[Reading passage]
=-=-=-=-=

# Spotify!



## scottishcammy (Jul 11, 2003)

Chaps,

humble apology's if this is naughty, but would anyone be in a position/kind enough to gibve me an invite to spotify? I'd love to be able to listen to music at work whilst I'm looking at baddies on the computer!

Cheers


----------



## vamos666 (May 20, 2009)

i've got no invites but I have an old free account you can have if you want it.

let me know and i'll PM you login + Password.


----------



## hotmog (Feb 4, 2006)

They must have changed it fairly recently, then. I signed up to Spotify free a few months ago without having to have an invite, but having just looked at their website now it's clear they've tightened things up.


----------



## Stan (Aug 7, 2003)

Spotify needs an invitation?

It sounds like a hidden P2P service, a secret club for the priviledged.

The music industry should get a grip on reality and make tracks available to everyone for a fair price. How fecking hard is that?

I don't want to be part of a secrect club, I gave that up in the 1960's with the Corgi Club!

FFS!


----------



## Flibb (Nov 2, 2009)

This worked when Itried it

https://www.spotify.com/en/get-started/

sort of backdoor to create an account


----------



## Bootsy (Jun 2, 2009)

I've got a premium account with 3 invItes going spare. PM me if you'd like one.


----------



## langtoftlad (Mar 31, 2007)

Flibb said:


> This worked when Itried it
> 
> https://www.spotify.com/en/get-started/
> 
> sort of backdoor to create an account


Thanks - that worked for me

That's the Christmas background music sorted :lol:


----------

=-=-=-=-=

(Dataset excerpts)
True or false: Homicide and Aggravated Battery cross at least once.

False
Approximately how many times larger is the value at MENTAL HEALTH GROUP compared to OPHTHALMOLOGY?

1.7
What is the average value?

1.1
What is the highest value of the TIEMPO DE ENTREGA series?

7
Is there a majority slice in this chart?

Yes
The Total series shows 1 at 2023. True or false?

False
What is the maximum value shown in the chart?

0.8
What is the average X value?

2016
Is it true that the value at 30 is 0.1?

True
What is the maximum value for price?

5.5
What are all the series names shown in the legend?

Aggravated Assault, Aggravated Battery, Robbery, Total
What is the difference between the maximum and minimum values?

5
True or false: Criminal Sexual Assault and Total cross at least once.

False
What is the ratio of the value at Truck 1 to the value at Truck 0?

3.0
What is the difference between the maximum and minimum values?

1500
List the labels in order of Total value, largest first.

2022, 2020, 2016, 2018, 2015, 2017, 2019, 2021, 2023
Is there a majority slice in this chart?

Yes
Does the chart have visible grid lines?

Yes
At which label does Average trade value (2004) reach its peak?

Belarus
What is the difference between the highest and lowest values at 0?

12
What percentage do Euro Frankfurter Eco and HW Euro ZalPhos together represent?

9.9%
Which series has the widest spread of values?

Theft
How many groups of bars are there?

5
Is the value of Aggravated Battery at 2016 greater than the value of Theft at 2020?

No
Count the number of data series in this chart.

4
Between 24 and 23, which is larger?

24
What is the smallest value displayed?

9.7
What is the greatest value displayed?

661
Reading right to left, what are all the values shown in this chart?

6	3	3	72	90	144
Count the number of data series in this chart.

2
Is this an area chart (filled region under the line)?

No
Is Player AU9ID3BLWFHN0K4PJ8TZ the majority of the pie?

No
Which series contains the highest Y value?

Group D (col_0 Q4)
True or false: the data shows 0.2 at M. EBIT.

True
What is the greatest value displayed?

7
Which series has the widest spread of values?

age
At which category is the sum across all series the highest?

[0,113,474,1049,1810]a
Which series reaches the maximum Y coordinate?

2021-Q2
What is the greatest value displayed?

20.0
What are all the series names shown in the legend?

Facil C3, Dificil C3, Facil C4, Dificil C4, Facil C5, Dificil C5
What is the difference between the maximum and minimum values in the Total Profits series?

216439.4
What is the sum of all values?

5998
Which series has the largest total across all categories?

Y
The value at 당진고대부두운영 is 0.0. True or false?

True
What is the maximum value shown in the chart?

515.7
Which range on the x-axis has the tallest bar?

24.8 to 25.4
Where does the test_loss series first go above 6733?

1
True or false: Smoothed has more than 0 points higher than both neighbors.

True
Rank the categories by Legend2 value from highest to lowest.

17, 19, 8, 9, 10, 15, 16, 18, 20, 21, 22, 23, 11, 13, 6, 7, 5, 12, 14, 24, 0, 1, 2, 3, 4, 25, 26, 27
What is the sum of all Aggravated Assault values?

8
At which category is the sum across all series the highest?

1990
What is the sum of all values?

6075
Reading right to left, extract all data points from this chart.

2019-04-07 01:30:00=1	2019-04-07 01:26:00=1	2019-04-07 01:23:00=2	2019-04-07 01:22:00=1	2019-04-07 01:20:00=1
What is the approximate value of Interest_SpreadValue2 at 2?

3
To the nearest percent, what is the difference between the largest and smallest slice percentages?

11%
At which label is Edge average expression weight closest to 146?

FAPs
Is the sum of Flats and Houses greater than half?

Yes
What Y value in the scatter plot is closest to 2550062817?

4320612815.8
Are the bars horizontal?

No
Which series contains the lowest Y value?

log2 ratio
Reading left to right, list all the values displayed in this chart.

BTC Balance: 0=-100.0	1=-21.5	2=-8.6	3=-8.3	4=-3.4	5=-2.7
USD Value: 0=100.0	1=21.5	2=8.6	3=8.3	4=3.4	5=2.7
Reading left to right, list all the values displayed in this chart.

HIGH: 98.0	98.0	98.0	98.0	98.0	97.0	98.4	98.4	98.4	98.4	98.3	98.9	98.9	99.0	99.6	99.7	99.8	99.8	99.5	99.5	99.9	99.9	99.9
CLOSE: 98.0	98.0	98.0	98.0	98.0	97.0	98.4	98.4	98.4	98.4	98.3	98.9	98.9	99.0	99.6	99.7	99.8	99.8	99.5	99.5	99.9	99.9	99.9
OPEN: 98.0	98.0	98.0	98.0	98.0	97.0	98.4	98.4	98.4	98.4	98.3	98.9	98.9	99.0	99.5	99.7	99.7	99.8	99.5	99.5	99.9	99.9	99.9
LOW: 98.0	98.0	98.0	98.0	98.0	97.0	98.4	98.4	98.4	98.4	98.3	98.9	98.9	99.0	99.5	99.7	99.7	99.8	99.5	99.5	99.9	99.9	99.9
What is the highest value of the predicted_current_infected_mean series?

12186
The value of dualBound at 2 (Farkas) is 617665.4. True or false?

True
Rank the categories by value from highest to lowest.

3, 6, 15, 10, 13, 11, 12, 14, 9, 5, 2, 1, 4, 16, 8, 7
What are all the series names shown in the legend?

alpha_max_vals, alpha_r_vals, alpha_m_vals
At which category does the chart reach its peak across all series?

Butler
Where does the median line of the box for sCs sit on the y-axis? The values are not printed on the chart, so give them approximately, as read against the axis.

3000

=-=-=-=-=

[Activity] Reproduce the portion of the Spotify thread starting at "i've got no" and ending at "tightened things up.".

[Solution for this exercise]
i've got no invites but I have an old free account you can have if you want it.

let me know and i'll PM you login + Password.


----------



## hotmog (Feb 4, 2006)

They must have changed it fairly recently, then. I signed up to Spotify free a few months ago without having to have an invite, but having just looked at their website now it's clear they've tightened things up.